People in Serbia have staged anti-government demonstrations in the capital, Belgrade, for a fourth week.
Around 25,000 people joined a rally against President Aleksandar Vucic in the Serbian capital on Saturday, according to AFP.
Demonstrators chanted “Vucic, thief” or waved placards that said “Enough lies!” while many blew whistles as a sign of protest.
“This is a citizen’s demonstration against the situation in the country, which has been economically and politically complicated, even critical, for a long time,” a protester, Vladimir Tosic, told AFP.
He said the latest protest “united normal Belgrade inhabitants who have come out to voice despair with the situation.”
Vucic, a hard-line nationalist-turned-pro-Europe, is accused by the opposition and civil society of having established autocratic rule and total control over the media, using them to campaign against opponents.
The protests represent the biggest challenge to his rule so far.
Vucic has announced his readiness “to listen to the citizens who are demonstrating but not to opposition liars.”
Opposition parties launched the protests after one of their leaders was beaten ahead of a political gathering in central Serbia last month.

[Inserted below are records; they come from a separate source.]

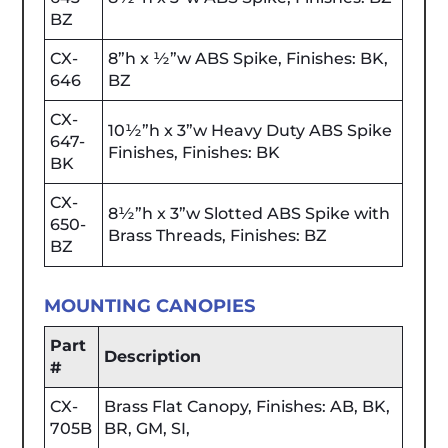
BZ
CX-
8”h x ½”w ABS Spike, Finishes: BK,
646
BZ
CX-
10½”h x 3”w Heavy Duty ABS Spike
647-
Finishes, Finishes: BK
BK
CX-
8½”h x 3”w Slotted ABS Spike with
650-
Brass Threads, Finishes: BZ
BZ
MOUNTING CANOPIES
Part
Description
#
CX-
Brass Flat Canopy, Finishes: AB, BK,
705B
BR, GM, SI,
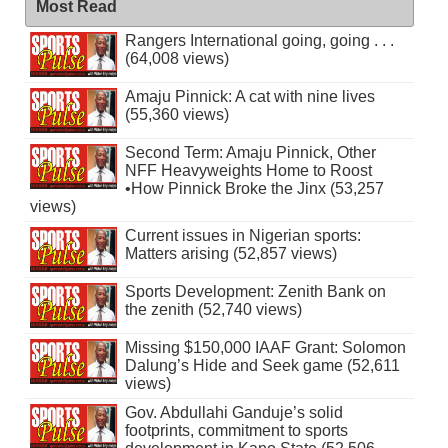
Most Read
Rangers International going, going . . .
(64,008 views)
Amaju Pinnick: A cat with nine lives
(55,360 views)
Second Term: Amaju Pinnick, Other
NFF Heavyweights Home to Roost
•How Pinnick Broke the Jinx (53,257
views)
Current issues in Nigerian sports:
Matters arising (52,857 views)
Sports Development: Zenith Bank on
the zenith (52,740 views)
Missing $150,000 IAAF Grant: Solomon
Dalung’s Hide and Seek game (52,611
views)
Gov. Abdullahi Ganduje’s solid
footprints, commitment to sports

The opposition Alliance for Serbia (SZS), an umbrella of parties from across the political spectrum, accused the supporters of Vucic’s ruling Serbian Progressive Party (SNS) to have been behind the attack, a claim the authorities denied.
Meanwhile, the European Parliament has urged Belgrade to make a strong effort to “improve the situation regarding freedom of expression and freedom of the media.”